- [Your task]:
Reproduce each line of the data below verbatim, changing nothing.

- [Excerpted records]:
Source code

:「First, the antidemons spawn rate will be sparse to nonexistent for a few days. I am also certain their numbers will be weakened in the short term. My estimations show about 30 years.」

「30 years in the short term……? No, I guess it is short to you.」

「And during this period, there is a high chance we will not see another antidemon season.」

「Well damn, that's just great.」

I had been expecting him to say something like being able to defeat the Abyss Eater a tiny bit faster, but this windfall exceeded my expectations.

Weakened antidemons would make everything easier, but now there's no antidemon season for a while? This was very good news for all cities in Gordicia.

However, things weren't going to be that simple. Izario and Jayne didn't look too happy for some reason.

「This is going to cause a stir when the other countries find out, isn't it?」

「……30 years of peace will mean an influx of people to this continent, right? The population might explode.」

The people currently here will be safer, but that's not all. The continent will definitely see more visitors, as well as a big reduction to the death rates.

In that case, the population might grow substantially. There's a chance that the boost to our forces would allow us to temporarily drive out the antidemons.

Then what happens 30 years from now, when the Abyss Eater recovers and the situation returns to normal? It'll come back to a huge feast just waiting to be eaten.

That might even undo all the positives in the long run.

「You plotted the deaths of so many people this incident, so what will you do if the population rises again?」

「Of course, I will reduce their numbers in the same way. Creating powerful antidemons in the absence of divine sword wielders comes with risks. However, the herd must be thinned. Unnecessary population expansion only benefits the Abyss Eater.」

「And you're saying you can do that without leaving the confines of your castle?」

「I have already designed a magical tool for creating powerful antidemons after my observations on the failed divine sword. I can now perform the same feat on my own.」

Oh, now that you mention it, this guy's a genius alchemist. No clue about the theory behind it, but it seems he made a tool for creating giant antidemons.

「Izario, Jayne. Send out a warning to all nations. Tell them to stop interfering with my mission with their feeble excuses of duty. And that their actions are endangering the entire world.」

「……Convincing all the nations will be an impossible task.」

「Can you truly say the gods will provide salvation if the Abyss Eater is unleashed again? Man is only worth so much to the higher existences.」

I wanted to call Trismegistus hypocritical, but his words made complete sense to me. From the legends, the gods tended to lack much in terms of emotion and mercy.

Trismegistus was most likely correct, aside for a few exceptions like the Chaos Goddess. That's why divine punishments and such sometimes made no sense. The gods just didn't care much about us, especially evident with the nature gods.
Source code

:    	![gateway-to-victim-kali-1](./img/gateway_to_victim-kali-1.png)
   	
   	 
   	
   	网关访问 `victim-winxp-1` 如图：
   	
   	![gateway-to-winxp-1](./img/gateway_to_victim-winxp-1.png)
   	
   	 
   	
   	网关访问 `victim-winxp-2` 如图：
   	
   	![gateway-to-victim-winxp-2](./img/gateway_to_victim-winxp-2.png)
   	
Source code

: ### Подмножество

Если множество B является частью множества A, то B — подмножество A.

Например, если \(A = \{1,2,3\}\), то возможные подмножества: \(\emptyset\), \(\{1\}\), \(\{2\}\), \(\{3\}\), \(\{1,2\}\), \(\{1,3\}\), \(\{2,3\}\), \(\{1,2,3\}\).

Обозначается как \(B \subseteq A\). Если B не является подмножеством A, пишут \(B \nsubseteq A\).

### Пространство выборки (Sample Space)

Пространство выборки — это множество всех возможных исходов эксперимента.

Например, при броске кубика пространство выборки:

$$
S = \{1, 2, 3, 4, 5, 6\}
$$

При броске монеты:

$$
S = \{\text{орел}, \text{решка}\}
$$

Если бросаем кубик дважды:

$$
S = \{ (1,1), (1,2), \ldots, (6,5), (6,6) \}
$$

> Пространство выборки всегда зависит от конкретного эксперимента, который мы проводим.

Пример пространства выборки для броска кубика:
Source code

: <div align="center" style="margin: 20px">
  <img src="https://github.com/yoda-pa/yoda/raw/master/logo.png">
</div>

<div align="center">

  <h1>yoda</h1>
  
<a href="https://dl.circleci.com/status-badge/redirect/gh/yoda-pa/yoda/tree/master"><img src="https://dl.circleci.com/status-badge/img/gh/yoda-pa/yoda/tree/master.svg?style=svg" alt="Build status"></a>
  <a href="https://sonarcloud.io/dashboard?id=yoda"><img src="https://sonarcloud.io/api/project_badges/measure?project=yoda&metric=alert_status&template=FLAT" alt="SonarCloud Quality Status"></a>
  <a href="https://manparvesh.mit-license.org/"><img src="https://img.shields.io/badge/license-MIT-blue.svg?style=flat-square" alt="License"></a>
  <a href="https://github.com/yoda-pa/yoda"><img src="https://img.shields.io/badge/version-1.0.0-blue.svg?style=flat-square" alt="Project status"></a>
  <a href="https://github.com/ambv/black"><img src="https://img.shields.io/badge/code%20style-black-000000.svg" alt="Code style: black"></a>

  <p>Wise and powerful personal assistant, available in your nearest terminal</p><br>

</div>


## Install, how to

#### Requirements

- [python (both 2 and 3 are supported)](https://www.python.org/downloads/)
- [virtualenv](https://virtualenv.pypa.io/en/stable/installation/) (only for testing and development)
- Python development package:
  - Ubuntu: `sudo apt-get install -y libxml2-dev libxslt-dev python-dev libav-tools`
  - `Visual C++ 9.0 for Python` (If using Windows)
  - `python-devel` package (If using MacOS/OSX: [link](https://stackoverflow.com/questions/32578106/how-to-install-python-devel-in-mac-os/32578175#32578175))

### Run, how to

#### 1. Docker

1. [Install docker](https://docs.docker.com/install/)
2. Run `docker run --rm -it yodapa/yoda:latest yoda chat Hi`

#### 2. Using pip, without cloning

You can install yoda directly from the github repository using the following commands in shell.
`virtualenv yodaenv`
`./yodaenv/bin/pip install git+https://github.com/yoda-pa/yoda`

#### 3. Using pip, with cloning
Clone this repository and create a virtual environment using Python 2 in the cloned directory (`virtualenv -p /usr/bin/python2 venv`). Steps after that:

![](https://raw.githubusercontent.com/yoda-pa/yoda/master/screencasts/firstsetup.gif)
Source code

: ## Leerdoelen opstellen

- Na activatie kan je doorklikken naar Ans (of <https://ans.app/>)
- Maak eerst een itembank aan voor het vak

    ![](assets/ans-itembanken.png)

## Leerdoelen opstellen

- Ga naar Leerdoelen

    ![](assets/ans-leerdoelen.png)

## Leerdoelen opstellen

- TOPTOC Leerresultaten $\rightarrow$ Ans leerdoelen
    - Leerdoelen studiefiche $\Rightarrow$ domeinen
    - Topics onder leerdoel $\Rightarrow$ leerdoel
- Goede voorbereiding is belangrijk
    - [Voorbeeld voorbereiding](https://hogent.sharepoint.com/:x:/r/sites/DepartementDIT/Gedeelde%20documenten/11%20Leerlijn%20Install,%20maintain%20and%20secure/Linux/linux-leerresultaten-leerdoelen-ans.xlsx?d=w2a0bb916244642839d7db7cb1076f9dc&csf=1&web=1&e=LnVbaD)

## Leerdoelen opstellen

- [Exercise answer]:
Source code

:「First, the antidemons spawn rate will be sparse to nonexistent for a few days. I am also certain their numbers will be weakened in the short term. My estimations show about 30 years.」

「30 years in the short term……? No, I guess it is short to you.」

「And during this period, there is a high chance we will not see another antidemon season.」

「Well damn, that's just great.」

I had been expecting him to say something like being able to defeat the Abyss Eater a tiny bit faster, but this windfall exceeded my expectations.

Weakened antidemons would make everything easier, but now there's no antidemon season for a while? This was very good news for all cities in Gordicia.

However, things weren't going to be that simple. Izario and Jayne didn't look too happy for some reason.

「This is going to cause a stir when the other countries find out, isn't it?」

「……30 years of peace will mean an influx of people to this continent, right? The population might explode.」

The people currently here will be safer, but that's not all. The continent will definitely see more visitors, as well as a big reduction to the death rates.

In that case, the population might grow substantially. There's a chance that the boost to our forces would allow us to temporarily drive out the antidemons.

Then what happens 30 years from now, when the Abyss Eater recovers and the situation returns to normal? It'll come back to a huge feast just waiting to be eaten.

That might even undo all the positives in the long run.

「You plotted the deaths of so many people this incident, so what will you do if the population rises again?」

「Of course, I will reduce their numbers in the same way. Creating powerful antidemons in the absence of divine sword wielders comes with risks. However, the herd must be thinned. Unnecessary population expansion only benefits the Abyss Eater.」

「And you're saying you can do that without leaving the confines of your castle?」

「I have already designed a magical tool for creating powerful antidemons after my observations on the failed divine sword. I can now perform the same feat on my own.」

Oh, now that you mention it, this guy's a genius alchemist. No clue about the theory behind it, but it seems he made a tool for creating giant antidemons.

「Izario, Jayne. Send out a warning to all nations. Tell them to stop interfering with my mission with their feeble excuses of duty. And that their actions are endangering the entire world.」

「……Convincing all the nations will be an impossible task.」

「Can you truly say the gods will provide salvation if the Abyss Eater is unleashed again? Man is only worth so much to the higher existences.」

I wanted to call Trismegistus hypocritical, but his words made complete sense to me. From the legends, the gods tended to lack much in terms of emotion and mercy.

Trismegistus was most likely correct, aside for a few exceptions like the Chaos Goddess. That's why divine punishments and such sometimes made no sense. The gods just didn't care much about us, especially evident with the nature gods.
Source code

:    	![gateway-to-victim-kali-1](./img/gateway_to_victim-kali-1.png)
   	
   	 
   	
   	网关访问 `victim-winxp-1` 如图：
   	
   	![gateway-to-winxp-1](./img/gateway_to_victim-winxp-1.png)
   	
   	 
   	
   	网关访问 `victim-winxp-2` 如图：
   	
   	![gateway-to-victim-winxp-2](./img/gateway_to_victim-winxp-2.png)
   	
Source code

: ### Подмножество

Если множество B является частью множества A, то B — подмножество A.

Например, если \(A = \{1,2,3\}\), то возможные подмножества: \(\emptyset\), \(\{1\}\), \(\{2\}\), \(\{3\}\), \(\{1,2\}\), \(\{1,3\}\), \(\{2,3\}\), \(\{1,2,3\}\).

Обозначается как \(B \subseteq A\). Если B не является подмножеством A, пишут \(B \nsubseteq A\).

### Пространство выборки (Sample Space)

Пространство выборки — это множество всех возможных исходов эксперимента.

Например, при броске кубика пространство выборки:

$$
S = \{1, 2, 3, 4, 5, 6\}
$$

При броске монеты:

$$
S = \{\text{орел}, \text{решка}\}
$$

Если бросаем кубик дважды:

$$
S = \{ (1,1), (1,2), \ldots, (6,5), (6,6) \}
$$

> Пространство выборки всегда зависит от конкретного эксперимента, который мы проводим.

Пример пространства выборки для броска кубика:
Source code

: <div align="center" style="margin: 20px">
  <img src="https://github.com/yoda-pa/yoda/raw/master/logo.png">
</div>

<div align="center">

  <h1>yoda</h1>
  
<a href="https://dl.circleci.com/status-badge/redirect/gh/yoda-pa/yoda/tree/master"><img src="https://dl.circleci.com/status-badge/img/gh/yoda-pa/yoda/tree/master.svg?style=svg" alt="Build status"></a>
  <a href="https://sonarcloud.io/dashboard?id=yoda"><img src="https://sonarcloud.io/api/project_badges/measure?project=yoda&metric=alert_status&template=FLAT" alt="SonarCloud Quality Status"></a>
  <a href="https://manparvesh.mit-license.org/"><img src="https://img.shields.io/badge/license-MIT-blue.svg?style=flat-square" alt="License"></a>
  <a href="https://github.com/yoda-pa/yoda"><img src="https://img.shields.io/badge/version-1.0.0-blue.svg?style=flat-square" alt="Project status"></a>
  <a href="https://github.com/ambv/black"><img src="https://img.shields.io/badge/code%20style-black-000000.svg" alt="Code style: black"></a>

  <p>Wise and powerful personal assistant, available in your nearest terminal</p><br>

</div>


## Install, how to

#### Requirements

- [python (both 2 and 3 are supported)](https://www.python.org/downloads/)
- [virtualenv](https://virtualenv.pypa.io/en/stable/installation/) (only for testing and development)
- Python development package:
  - Ubuntu: `sudo apt-get install -y libxml2-dev libxslt-dev python-dev libav-tools`
  - `Visual C++ 9.0 for Python` (If using Windows)
  - `python-devel` package (If using MacOS/OSX: [link](https://stackoverflow.com/questions/32578106/how-to-install-python-devel-in-mac-os/32578175#32578175))

### Run, how to

#### 1. Docker

1. [Install docker](https://docs.docker.com/install/)
2. Run `docker run --rm -it yodapa/yoda:latest yoda chat Hi`

#### 2. Using pip, without cloning

You can install yoda directly from the github repository using the following commands in shell.
`virtualenv yodaenv`
`./yodaenv/bin/pip install git+https://github.com/yoda-pa/yoda`

#### 3. Using pip, with cloning
Clone this repository and create a virtual environment using Python 2 in the cloned directory (`virtualenv -p /usr/bin/python2 venv`). Steps after that:

![](https://raw.githubusercontent.com/yoda-pa/yoda/master/screencasts/firstsetup.gif)
Source code

: ## Leerdoelen opstellen

- Na activatie kan je doorklikken naar Ans (of <https://ans.app/>)
- Maak eerst een itembank aan voor het vak

    ![](assets/ans-itembanken.png)

## Leerdoelen opstellen

- Ga naar Leerdoelen

    ![](assets/ans-leerdoelen.png)

## Leerdoelen opstellen

- TOPTOC Leerresultaten $\rightarrow$ Ans leerdoelen
    - Leerdoelen studiefiche $\Rightarrow$ domeinen
    - Topics onder leerdoel $\Rightarrow$ leerdoel
- Goede voorbereiding is belangrijk
    - [Voorbeeld voorbereiding](https://hogent.sharepoint.com/:x:/r/sites/DepartementDIT/Gedeelde%20documenten/11%20Leerlijn%20Install,%20maintain%20and%20secure/Linux/linux-leerresultaten-leerdoelen-ans.xlsx?d=w2a0bb916244642839d7db7cb1076f9dc&csf=1&web=1&e=LnVbaD)

## Leerdoelen opstellen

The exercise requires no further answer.